**Instructions for the task:** Write out the part of the SOLID principles guide starting with "SOLID Principles Explained" and going on through "Segregation Principle (ISP)", renaming every "acronym" in it to "abbreviation".

**Extract provided:**
SOLID Principles Explained with LLD Examples

SOLID principles are the five foundational guidelines for writing maintainable object-oriented code. In LLD interviews at Amazon, Flipkart, Swiggy, and Google, interviewers expect you to not just know the acronym but to apply each principle to real system design decisions. This guide explains all five principles with concrete LLD examples and how interviewers test them.

What Are SOLID Principles?

SOLID is an acronym coined by Robert C. Martin (Uncle Bob):

S — Single Responsibility Principle (SRP)
O — Open/Closed Principle (OCP)
L — Liskov Substitution Principle (LSP)
I — Interface Segregation Principle (ISP)
D — Dependency Inversion Principle (DIP)

These principles guide class design decisions. Violating them makes code fragile, hard to test, and resistant to change. In an LLD interview, an interviewer who asks "why did you separate these two classes?" is testing whether you know SRP.

S — Single Responsibility Principle

A class should have only one reason to change. "Reason to change" means one business actor whose requirements can force the class to be modified.

LLD Example: Parking Lot

// VIOLATION: ParkingLot does pricing, persistence, and slot management
public class ParkingLot {
    public Ticket parkVehicle(Vehicle v) { ... }
    public double calculateFee(Ticket t) { ... }  // pricing responsibility
    public void saveToDatabase(Ticket t) { ... }  // persistence responsibility
}

// CORRECT: Separate responsibilities
public class ParkingLot {
    public Ticket parkVehicle(Vehicle v) { ... }  // slot management only
}
public class PricingService {
    public double calculateFee(Ticket t) { ... }
}
public class TicketRepository {
    public void save(Ticket t) { ... }
}

If the pricing model changes, only PricingService changes. If the database schema changes, only TicketRepository changes. ParkingLot is untouched by either.

O — Open/Closed Principle

Software entities should be open for extension but closed for modification. Add new behavior by adding new code, not by changing existing code.

LLD Example: Notification System

// VIOLATION: Every new channel requires modifying NotificationService
public class NotificationService {
    public void send(String type, String message) {
        if (type.equals("EMAIL")) { emailGateway.send(message); }
        else if (type.equals("SMS")) { smsGateway.send(message); }
        // Adding WhatsApp requires editing this class
    }
}

// CORRECT: Closed for modification, open for extension via Strategy
public interface NotificationChannel {
    void send(String message);
}
public class EmailChannel implements NotificationChannel { ... }
public class SMSChannel  implements NotificationChannel { ... }
public class WhatsAppChannel implements NotificationChannel { ... } // new — no existing code changed

public class NotificationService {
    private final Map<String, NotificationChannel> channels;
    public void send(String type, String message) {
        channels.get(type).send(message); // unchanged when adding new channel
    }
}

L — Liskov Substitution Principle

Subtypes must be substitutable for their base types without altering the correctness of the program. If you have code that works with a Vehicle, it must work with any subclass of Vehicle.

**Information shown:**
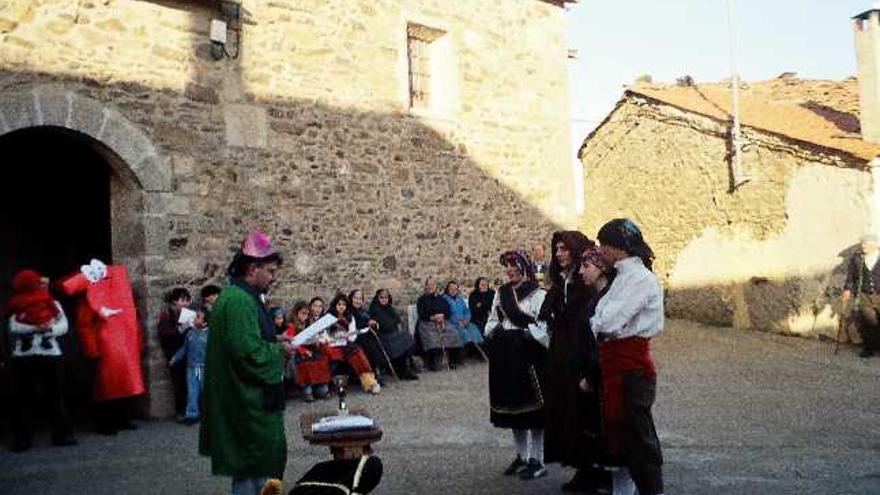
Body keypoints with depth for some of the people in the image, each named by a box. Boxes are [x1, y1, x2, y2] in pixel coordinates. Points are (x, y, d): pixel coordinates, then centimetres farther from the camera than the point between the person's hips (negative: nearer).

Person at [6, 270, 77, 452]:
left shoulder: (53, 304, 12)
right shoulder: (18, 307, 10)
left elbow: (63, 326, 1)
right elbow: (14, 327, -5)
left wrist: (47, 329, -17)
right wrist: (35, 328, -18)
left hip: (51, 356, 1)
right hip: (23, 358, 0)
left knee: (56, 397, 2)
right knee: (23, 400, 1)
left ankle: (62, 435, 7)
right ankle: (22, 439, 7)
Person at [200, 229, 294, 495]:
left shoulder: (242, 296, 12)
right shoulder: (239, 301, -21)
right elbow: (249, 352, -28)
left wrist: (276, 344, 7)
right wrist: (279, 350, -13)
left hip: (246, 400, 11)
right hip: (249, 402, -11)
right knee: (255, 466, 0)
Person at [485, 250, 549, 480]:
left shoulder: (538, 294, -7)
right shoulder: (501, 293, 12)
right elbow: (491, 323, 17)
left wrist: (521, 332, -20)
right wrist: (496, 329, -3)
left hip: (529, 356, -6)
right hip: (505, 357, 6)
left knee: (533, 407, -1)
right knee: (512, 405, 13)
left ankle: (537, 461, 9)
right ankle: (522, 455, 26)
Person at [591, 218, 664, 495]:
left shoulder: (640, 278, -15)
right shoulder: (623, 277, 14)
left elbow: (610, 321, -21)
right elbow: (603, 321, 13)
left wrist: (596, 322, -4)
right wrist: (600, 323, -5)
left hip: (632, 365, -9)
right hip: (614, 361, 9)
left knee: (638, 434, -1)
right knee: (616, 432, 17)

**Written answer:**
SOLID Principles Explained with LLD Examples

SOLID principles are the five foundational guidelines for writing maintainable object-oriented code. In LLD interviews at Amazon, Flipkart, Swiggy, and Google, interviewers expect you to not just know the abbreviation but to apply each principle to real system design decisions. This guide explains all five principles with concrete LLD examples and how interviewers test them.

What Are SOLID Principles?

SOLID is an abbreviation coined by Robert C. Martin (Uncle Bob):

S — Single Responsibility Principle (SRP)
O — Open/Closed Principle (OCP)
L — Liskov Substitution Principle (LSP)
I — Interface Segregation Principle (ISP)